# 1939 Huffman Airflyte Streamline Model 50 Mostly Original (including paint)



## dhoeffn (Dec 22, 2015)

Hi,

I have just listed a bike I posted on the ID forum earlier that many of you were so helpful in assisting me in determining what I had (thanks again all who helped me out).

It is listed at $1299 OBO on eBay at this link:  http://www.ebay.com/itm/-/131682946766?

Thanks!


----------



## dhoeffn (Dec 24, 2015)

Sold.


----------



## bikebozo (Dec 24, 2015)

good job , you did everything right , was there any weird stuff in the storage locker??    let me know if you find some odd ball stuff , teeth, human , sharks or any thing , that seems crazy or hard to get rid off ,,  i am a tooth collector,among other weirdo things ..  thanks walter branche    branchewalter@yahoo.com


----------



## dhoeffn (Dec 24, 2015)

Oh man this locker is a lot of fun.

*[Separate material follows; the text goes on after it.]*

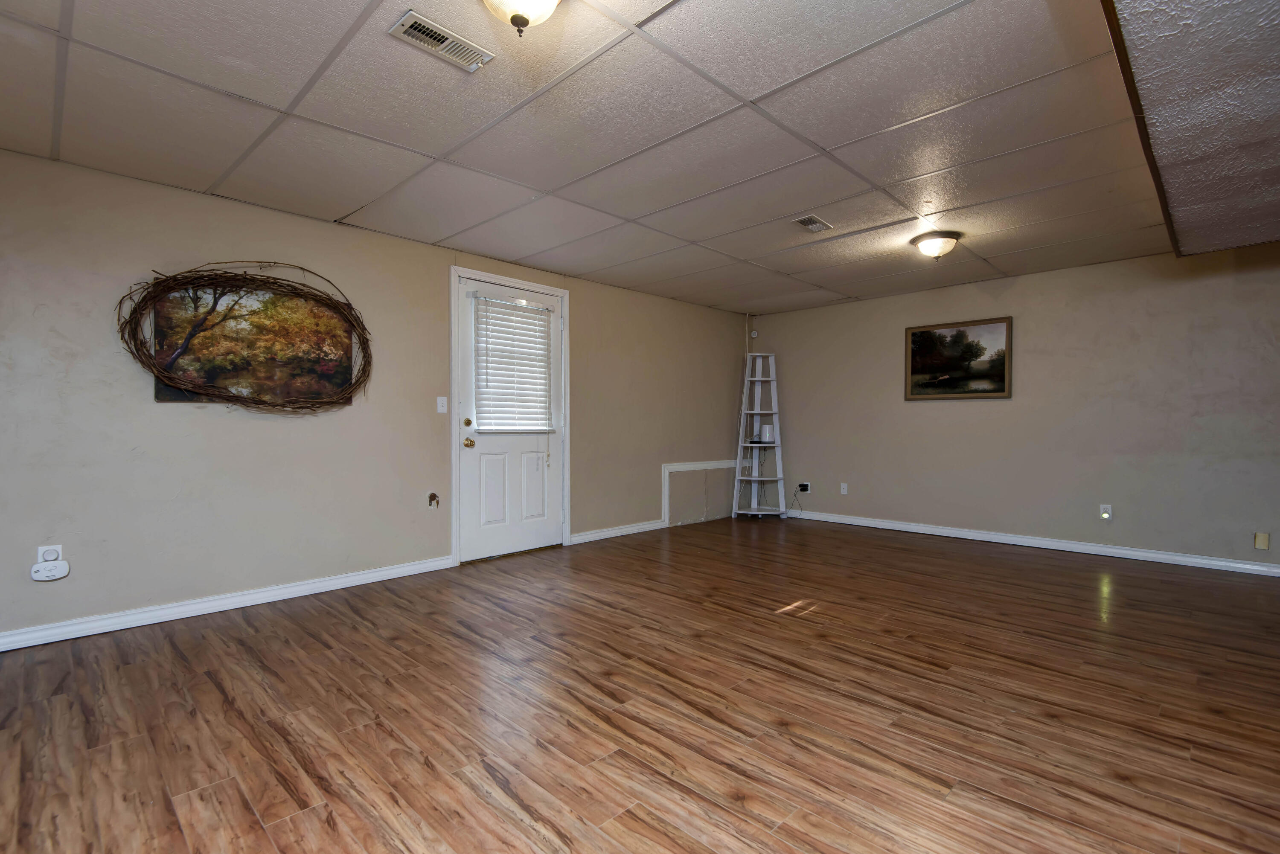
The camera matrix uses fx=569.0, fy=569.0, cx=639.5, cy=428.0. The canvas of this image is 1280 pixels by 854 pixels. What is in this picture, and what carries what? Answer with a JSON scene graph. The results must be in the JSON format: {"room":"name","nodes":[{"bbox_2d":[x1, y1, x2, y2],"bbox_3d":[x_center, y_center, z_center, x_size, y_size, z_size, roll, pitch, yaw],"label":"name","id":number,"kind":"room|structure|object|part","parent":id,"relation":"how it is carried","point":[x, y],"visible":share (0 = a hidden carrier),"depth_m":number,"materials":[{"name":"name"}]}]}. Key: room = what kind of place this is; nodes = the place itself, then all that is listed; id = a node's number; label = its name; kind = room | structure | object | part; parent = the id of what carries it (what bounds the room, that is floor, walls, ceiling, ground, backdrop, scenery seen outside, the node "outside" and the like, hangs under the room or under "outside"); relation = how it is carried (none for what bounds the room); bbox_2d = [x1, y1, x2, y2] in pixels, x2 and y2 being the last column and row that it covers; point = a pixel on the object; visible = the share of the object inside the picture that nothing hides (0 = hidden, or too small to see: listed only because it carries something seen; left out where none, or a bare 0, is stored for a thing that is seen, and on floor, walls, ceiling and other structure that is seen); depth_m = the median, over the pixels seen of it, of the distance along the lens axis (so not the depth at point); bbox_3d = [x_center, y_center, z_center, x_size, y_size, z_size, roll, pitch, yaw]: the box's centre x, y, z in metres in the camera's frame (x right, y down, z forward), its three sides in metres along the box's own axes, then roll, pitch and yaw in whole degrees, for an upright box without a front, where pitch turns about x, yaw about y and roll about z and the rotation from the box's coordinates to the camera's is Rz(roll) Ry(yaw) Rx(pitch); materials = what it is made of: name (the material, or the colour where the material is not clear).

Its pretty much a time capsule from the 40s to the 80s.

So far my finds:

- Vintage complete (and working) Apple II e
- Multiple books, with my personal favorite I may have to keep, a first print Hemingway "The Sun Also Rises"
- Letters / pictures / documents
- Lots of trinkets like vintage ash trays, glasses, electronics

As the CABER who bought the bike could see in the garage where he picked up the bike, there are dozens of boxes still to go. Hoping to even find the stand for the bike in there somewhere so I can send it to him.

Ill be on the look out for those items and shoot some pics over to you.


----------



## bikebozo (Dec 24, 2015)

*good stuff*

thank you for your time and patience , good luck


----------